Written by Matt Jacobson with a special thanks to my partner on this investment, Austin Liang
Today, we are announcing our partnership with Whirl AI, leading their seed round to support their mission of helping IT organizations shift from maintaining complexity to driving transformation. For me, this partnership is also personal. I have known and respected Whirl founder Sunny Bedi for many years, ever since he impressed me with his rare combination of deep technical insight and practical understanding of how enterprise systems actually run.
I saw this firsthand at Snowflake, which ICONIQ had the privilege of backing in its early days. In 2020, I was serving on Snowflake’s board when the company went from “shelter in place” to sprinting toward an IPO while sustaining rapid growth. One question loomed large: Who could help prepare Snowflake’s systems and people to move from hypergrowth to life as a public company?
Snowflake’s outstanding CFO, Mike Scarpelli, had his answer: Sunny Bedi.

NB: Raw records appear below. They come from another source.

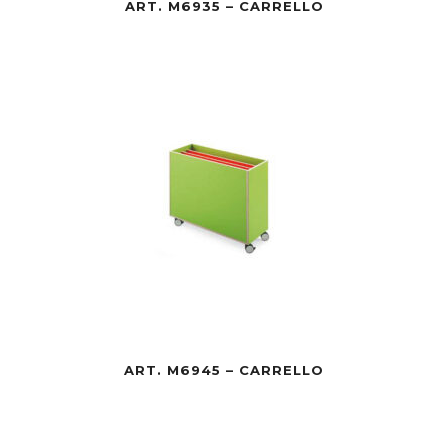
ART. M6935 – CARRELLO
ART. M6945 – CARRELLO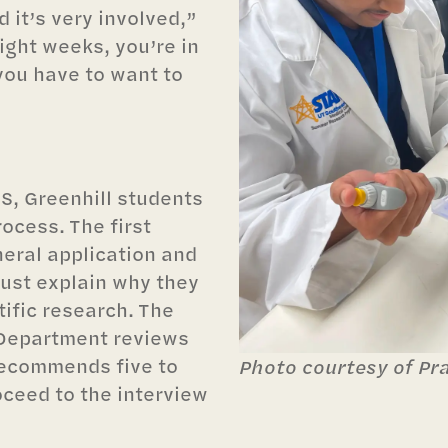
 it’s very involved,”
eight weeks, you’re in
 you have to want to
S, Greenhill students
ocess. The first
neral application and
ust explain why they
tific research. The
 Department reviews
recommends five to
Photo courtesy of Pr
ceed to the interview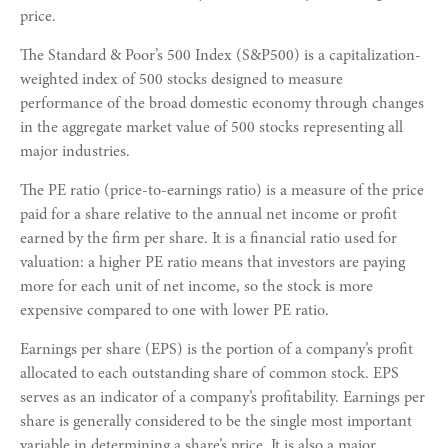
price.
The Standard & Poor’s 500 Index (S&P500) is a capitalization-
weighted index of 500 stocks designed to measure
performance of the broad domestic economy through changes
in the aggregate market value of 500 stocks representing all
major industries.
The PE ratio (price-to-earnings ratio) is a measure of the price
paid for a share relative to the annual net income or profit
earned by the firm per share. It is a financial ratio used for
valuation: a higher PE ratio means that investors are paying
more for each unit of net income, so the stock is more
expensive compared to one with lower PE ratio.
Earnings per share (EPS) is the portion of a company’s profit
allocated to each outstanding share of common stock. EPS
serves as an indicator of a company’s profitability. Earnings per
share is generally considered to be the single most important
variable in determining a share’s price. It is also a major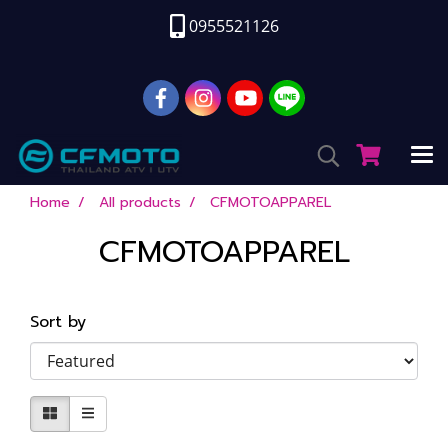
0955521126
Home
All products
CFMOTOAPPAREL
CFMOTOAPPAREL
Sort by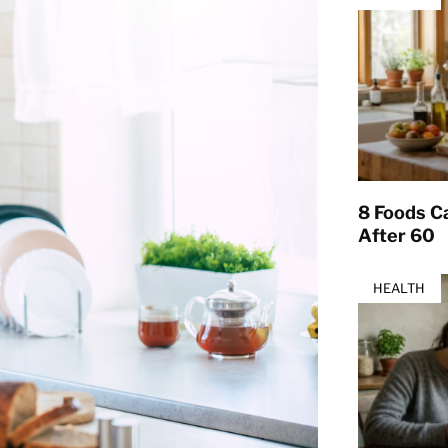
8 Foods Ca
After 60
HEALTH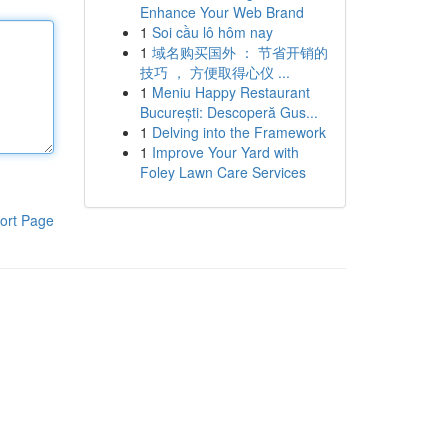
Enhance Your Web Brand
1
Soi cầu lô hôm nay
1
域名购买国外 ： 节省开销的
技巧 ， 方便取得心仪 ...
1
Meniu Happy Restaurant
București: Descoperă Gus...
1
Delving into the Framework
1
Improve Your Yard with
Foley Lawn Care Services
ort Page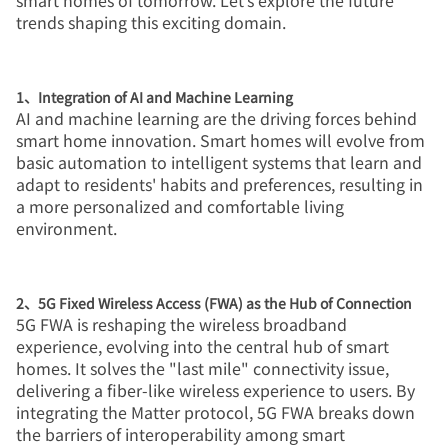
smart homes of tomorrow. Let’s explore the future
trends shaping this exciting domain.
1、Integration of AI and Machine Learning
AI and machine learning are the driving forces behind
smart home innovation. Smart homes will evolve from
basic automation to intelligent systems that learn and
adapt to residents' habits and preferences, resulting in
a more personalized and comfortable living
environment.
2、5G Fixed Wireless Access (FWA) as the Hub of Connection
5G FWA is reshaping the wireless broadband
experience, evolving into the central hub of smart
homes. It solves the "last mile" connectivity issue,
delivering a fiber-like wireless experience to users. By
integrating the Matter protocol, 5G FWA breaks down
the barriers of interoperability among smart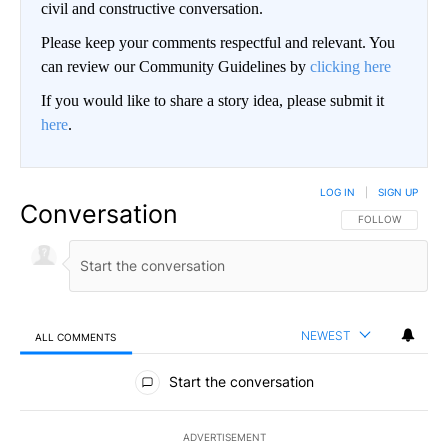
civil and constructive conversation.
Please keep your comments respectful and relevant. You
can review our Community Guidelines by
clicking here
If you would like to share a story idea, please submit it
here
.
LOG IN
|
SIGN UP
Conversation
FOLLOW THIS CO
FOLLOW
NEWEST
ALL COMMENTS
All Comments
Start the conversation
ADVERTISEMENT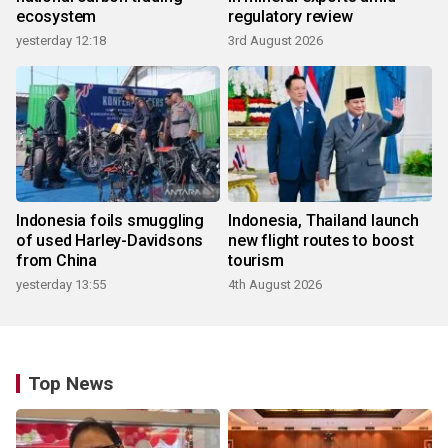
ecosystem
regulatory review
yesterday 12:18
3rd August 2026
Indonesia foils smuggling
Indonesia, Thailand launch
of used Harley-Davidsons
new flight routes to boost
from China
tourism
yesterday 13:55
4th August 2026
Top News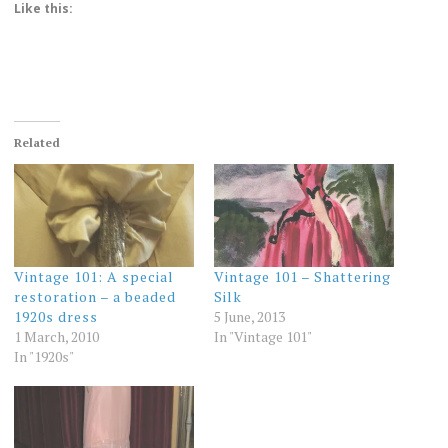
Like this:
Related
Vintage 101: A special
Vintage 101 – Shattering
restoration – a beaded
Silk
1920s dress
5 June, 2013
1 March, 2010
In "Vintage 101"
In "1920s"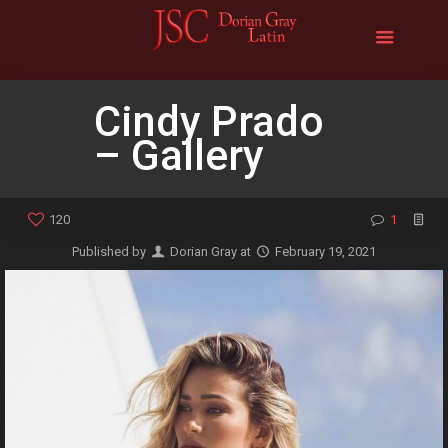
Cindy Prado
– Gallery
120
1
Published by
Dorian Gray
at
February 19, 2021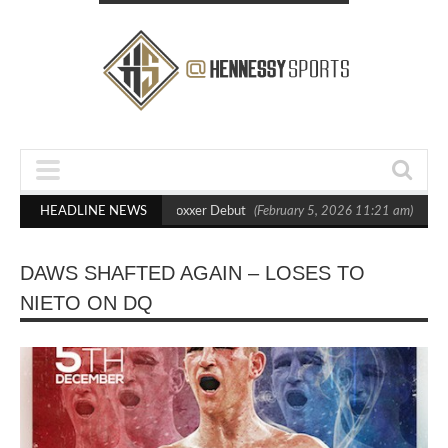
 Out Crighton in Statement Boxxer Debut
HEADLINE NEWS
(February 5, 2026 11:21 am)
Henn
DAWS SHAFTED AGAIN – LOSES TO
NIETO ON DQ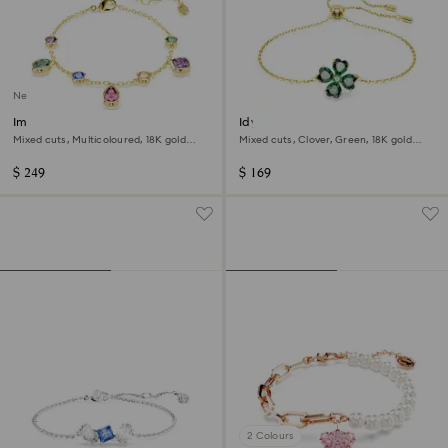
New
Imber bracelet
Idyllia bracelet
Mixed cuts, Multicoloured, 18K gold
Mixed cuts, Clover, Green, 18K gold
finish
finish
$ 249
$ 169
2 Colours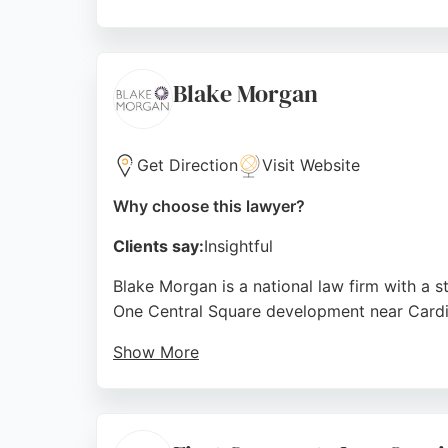
Reviews highlight the professionalism and e
clients acknowledge the value of quality leg
lawyers.
Blake Morgan
Source:
Linkedin
,
Facebook
,
Instagram
,
Google
Get Direction
Visit Website
Why choose this lawyer?
Clients say:
Insightful
Blake Morgan is a national law firm with a s
One Central Square development near Cardiff
Show More
The Cardiff team is described as approachabl
commercial and contract advice, though some
Blake Morgan provides a professional and a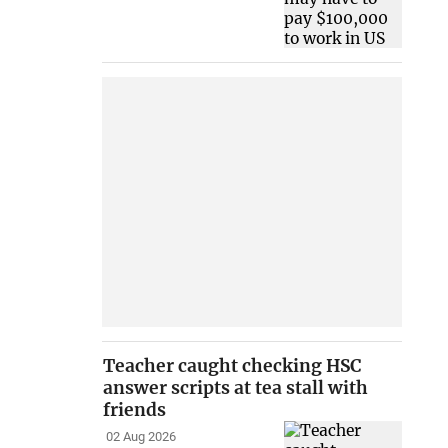
Teacher caught checking HSC
answer scripts at tea stall with
friends
02 Aug 2026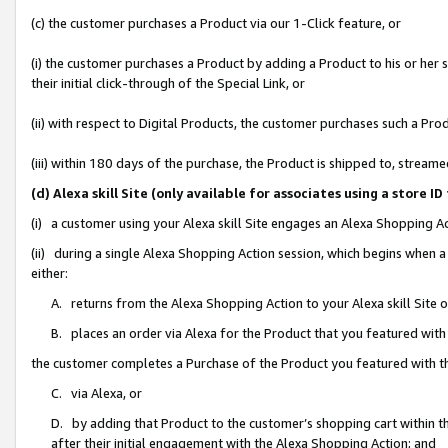
(c) the customer purchases a Product via our 1-Click feature, or
(i) the customer purchases a Product by adding a Product to his or her
their initial click-through of the Special Link, or
(ii) with respect to Digital Products, the customer purchases such a P
(iii) within 180 days of the purchase, the Product is shipped to, stre
(d) Alexa skill Site (only available for associates using a stor
(i) a customer using your Alexa skill Site engages an Alexa Shopping A
(ii) during a single Alexa Shopping Action session, which begins when
either:
A. returns from the Alexa Shopping Action to your Alexa skill Site 
B. places an order via Alexa for the Product that you featured with
the customer completes a Purchase of the Product you featured with t
C. via Alexa, or
D. by adding that Product to the customer’s shopping cart within th
after their initial engagement with the Alexa Shopping Action; and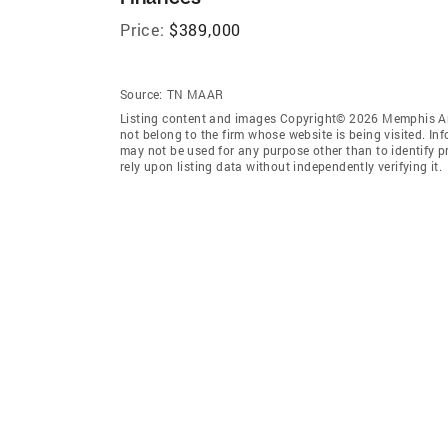
Price:
$389,000
Source:
TN MAAR
Listing content and images Copyright© 2026 Memphis Are
not belong to the firm whose website is being visited. I
may not be used for any purpose other than to identify 
rely upon listing data without independently verifying it.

Sunny had previously been acting VP of IT at Nvidia. I remember first meeting him at an Audit Committee meeting shortly after he joined Snowflake, when the IPO was already in sight.
Sunny was all over it.
He laid out the operational plan with a high degree of clarity and confidence. He centered the strategy on Snowflake’s core technology and quickly upleveled the company’s systems and technology acumen.
After Snowflake’s successful IPO, Sunny took on even broader responsibility in critical areas like security and data, building a strong organization. He also spent time with Snowflake’s customers around the world, helping them modernize their businesses. Sunny brought deep empathy to that work; the customers were his people.
I thought so highly of working with him that years later, when GitLab, where I also served as a director, was preparing to go public and seeking someone with deep customer empathy for their board, Sunny was the first person I thought of. He has consistently been an exceptional advisor to them and more. When Sunny left Snowflake after a successful tenure, we went on one of our many walks throughout the hills of San Francisco. That day, we talked through the problems he had faced, and the opportunities he saw with the early inflection of AI.
Sunny’s face lit up as he described how AI could transform the manual processes required to move applications into production across Salesforce, Workday, SAP, ServiceNow, and others. We discussed the break-fix tasks that hold IT teams back, and the slow time to value on major system implementations and upgrades.
Then he said something simple and powerful: “There are many companies building interesting AI applications, but no one is building for me — for the CIO. If no one is building it, I need to.”
That insight and conviction became the foundation for Whirl.
Whirl’s agentic transformation platform ingests and structures metadata across enterprise systems — including fields, rules, integrations, and dependencies — and turns it into living intelligence that agents can reason over. Instead of static documentation that becomes outdated almost immediately, Whirl creates a continuously updated system of record.
The impact is significant. Work that once required weeks of discovery can move in hours. Tasks that took days can be done in minutes. IT teams can meaningfully automate break-fix work and dramatically reduce time to value on major platform shifts, freeing the human experts to focus on transformation, not just maintenance.
Sunny has assembled a strong team, with experienced leaders across security, engineering, and operations, to build this platform the right way.
Even as Whirl is just now emerging from stealth, it’s already live in production with Global 2000 enterprises, earning its place in some of the market’s most complex environments.
From that first Snowflake board meeting to years of partnership across three companies, we have seen Sunny operate at a consistently high level. Now he is building for himself, and every other CIO like him, and we’re grateful to be alongside him once again.